We contrasted the 12 decline-associated variants versus 11 stable-effect variants and underlying loci. a Shown are genetic effects on eGFR for 40-, 50-, 60-, 70-year-old individuals using LMM age model RI&RS 350K (beta derived as βmain + (age-50)*βdecline) for decline-associated variants (left; blue: novel, green: known) and stable-effect variants (right; black). Effect allele was the cross-sectionally eGFR-lowering allele (Supplementary Data 3). b We tested the 12 + 11 variants for association with two clinical progression traits using UKB 150K, rapid decline (ncases = 1211, ncontrols = 63,392, logistic regression) and decline in CKD (nCKD =13,116, mCKD = 116,944, LMM time model RI&RS; “Methods” section and Supplementary Table 6). Significant enrichment (Penrich < 0.05) of directionally consistent nominally significant associations was found among the 12 (left; 8/12, 4/12), but not among the 11 SNPs (right; 0/11, 1/11). c We evaluated genes in loci of the 12 + 11 variants regarding tissue-specific enrichment of differentially expressed genes (DEGs): shown are enrichment P values in decline-associated loci (left, among 256 genes) and stable-associated loci (right, among 182 genes; using FUMA, testing 54 tissue types, showing top 25; “Methods” section). Significant enrichment for DEGs (FDR < 0.05, red) was found for decline-associated loci only in kidney cortex (upregulated) and for stable-effect loci in various tissues (mostly downregulated, e.g., in liver, heart, muscle, pancreas, kidney cortex).
Fig. 4
Fig. 4. LongGWAS is viable with GMMAT/MAGEE and identifies five loci with genome-wide significance for eGFR-decline.
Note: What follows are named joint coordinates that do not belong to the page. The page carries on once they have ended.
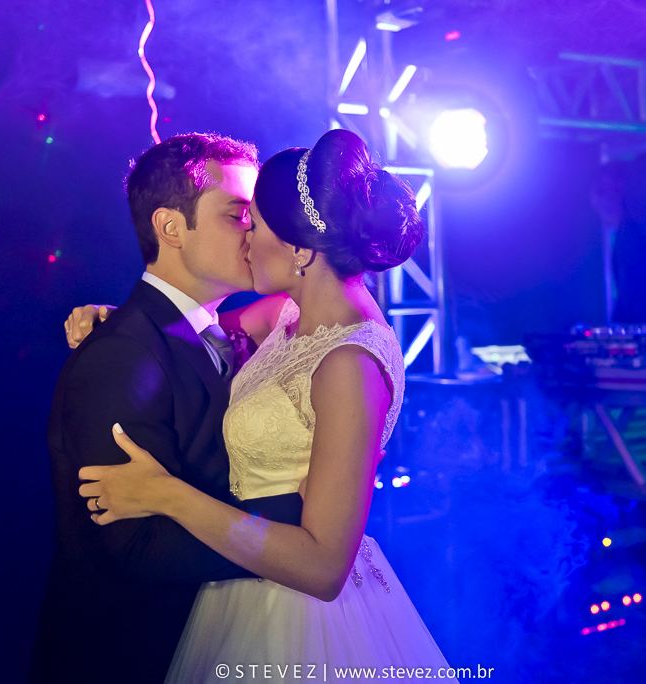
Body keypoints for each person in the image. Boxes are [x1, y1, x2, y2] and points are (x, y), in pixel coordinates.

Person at [69, 129, 453, 681]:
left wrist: (166, 495)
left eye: (255, 224)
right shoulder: (288, 315)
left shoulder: (349, 364)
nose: (245, 239)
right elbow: (192, 335)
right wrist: (115, 320)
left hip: (305, 620)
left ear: (301, 249)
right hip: (237, 592)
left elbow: (323, 568)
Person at [29, 133, 308, 684]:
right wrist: (297, 529)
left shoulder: (221, 332)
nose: (256, 231)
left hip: (220, 641)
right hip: (130, 659)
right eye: (238, 214)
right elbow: (133, 548)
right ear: (171, 227)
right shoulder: (120, 356)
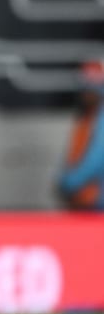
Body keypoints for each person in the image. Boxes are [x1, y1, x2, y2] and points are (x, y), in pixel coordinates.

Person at [58, 59, 104, 210]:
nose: (86, 93)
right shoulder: (88, 116)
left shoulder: (100, 117)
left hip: (96, 200)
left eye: (91, 87)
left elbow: (96, 158)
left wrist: (69, 183)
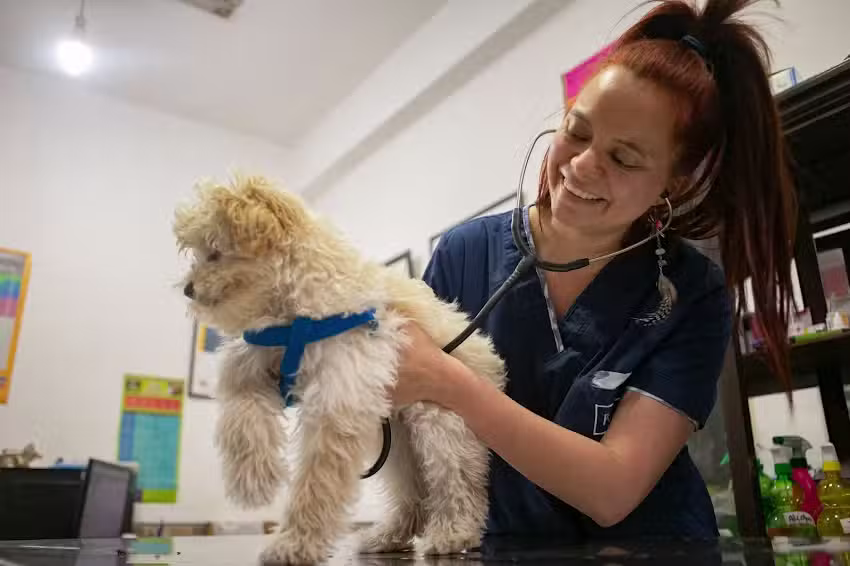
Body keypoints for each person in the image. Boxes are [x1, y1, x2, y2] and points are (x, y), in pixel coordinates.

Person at [392, 0, 797, 541]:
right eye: (577, 132)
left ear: (672, 183)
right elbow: (410, 423)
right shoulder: (464, 254)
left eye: (625, 158)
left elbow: (612, 490)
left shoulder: (693, 294)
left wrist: (452, 384)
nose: (581, 166)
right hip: (501, 549)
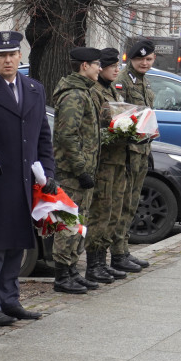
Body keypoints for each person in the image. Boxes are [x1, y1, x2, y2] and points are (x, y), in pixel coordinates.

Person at [0, 31, 54, 325]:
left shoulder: (34, 89)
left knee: (18, 242)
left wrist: (49, 172)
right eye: (1, 56)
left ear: (21, 57)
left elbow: (42, 135)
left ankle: (10, 299)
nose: (8, 60)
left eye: (12, 55)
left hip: (26, 181)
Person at [51, 47, 104, 294]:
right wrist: (81, 169)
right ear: (85, 66)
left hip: (81, 171)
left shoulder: (84, 92)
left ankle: (72, 270)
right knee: (68, 223)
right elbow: (67, 136)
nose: (100, 69)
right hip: (71, 173)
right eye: (97, 64)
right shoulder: (74, 95)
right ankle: (62, 275)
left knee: (78, 222)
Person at [83, 47, 130, 285]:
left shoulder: (111, 90)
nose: (116, 70)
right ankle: (94, 264)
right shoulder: (95, 92)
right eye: (113, 67)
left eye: (117, 67)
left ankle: (102, 261)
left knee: (112, 211)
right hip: (104, 161)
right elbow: (98, 125)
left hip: (117, 159)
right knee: (100, 213)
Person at [112, 40, 157, 272]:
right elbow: (120, 118)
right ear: (131, 59)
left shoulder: (144, 81)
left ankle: (124, 249)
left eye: (149, 59)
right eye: (141, 59)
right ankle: (117, 254)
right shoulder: (123, 82)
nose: (145, 63)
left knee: (132, 203)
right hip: (128, 152)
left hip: (142, 150)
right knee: (124, 203)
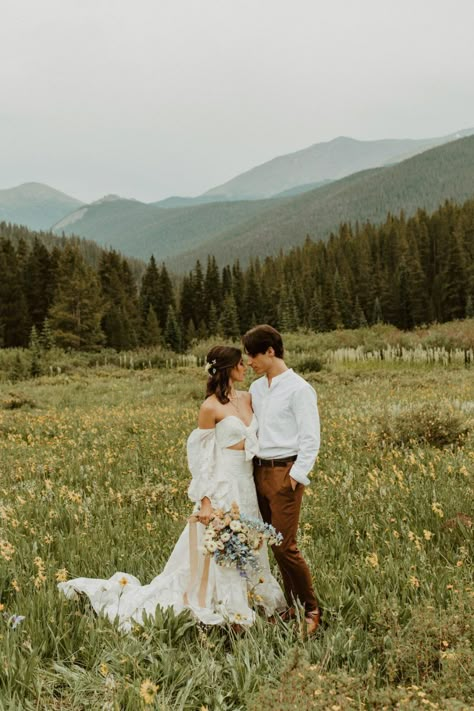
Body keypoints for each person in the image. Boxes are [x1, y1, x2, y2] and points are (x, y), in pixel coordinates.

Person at [58, 345, 285, 630]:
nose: (245, 367)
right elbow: (201, 458)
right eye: (240, 364)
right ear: (227, 369)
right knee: (221, 544)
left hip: (247, 482)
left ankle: (253, 596)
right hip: (223, 483)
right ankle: (229, 605)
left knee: (250, 539)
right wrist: (205, 500)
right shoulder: (210, 407)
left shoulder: (250, 398)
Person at [242, 325, 322, 635]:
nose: (250, 361)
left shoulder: (299, 388)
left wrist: (296, 476)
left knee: (286, 545)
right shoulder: (258, 388)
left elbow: (310, 438)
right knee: (272, 544)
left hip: (284, 473)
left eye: (253, 355)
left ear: (270, 351)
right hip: (258, 471)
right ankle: (293, 606)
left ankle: (312, 609)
We conducted a genome-wide search for genetic variant association with eGFR-decline (Pdecline, GC-corrected, lambda = 1.06) using the LMM age model RI&RS 350K implemented in GMMAT/MAGEE, (UKB 350K; n = 348,275, m = 1,520,382; testing 11 million SNPs with MAF ≥ 0.5%, imputation quality INFO ≥ 0.6). a Shown are association P values versus chromosomal position. We identified five loci at genome-wide significance (Pdecline < 5 × 10−8; red dashed horizontal line). Coloring highlights the overall 11 loci identified for eGFR-decline: 10 loci around the 12 variants identified by 595-search (Pdecline < 0.05/595 = 8.4 × 10−5, brown dashed horizontal line; 4 novel and 6 known for eGFR-decline in blue or green, respectively), and one novel locus for eGFR-decline now identified by longGWAS (cyan; lead variant rs2075570 in the 424 loci, but not among the 595 variants). Loci were derived by clumping based on variant position (d > 500kB between loci, “Methods” section). b Shown is the Quantile–Quantile (QQ) plot comparing the distribution of observed Pdecline with the distribution of Pdecline expected under the null hypothesis of “no association with eGFR-decline” (green: all variants; cyan: excluding the 10 loci around the 12 decline-associated variants; black: excluding the 424 loci around the 595 variants).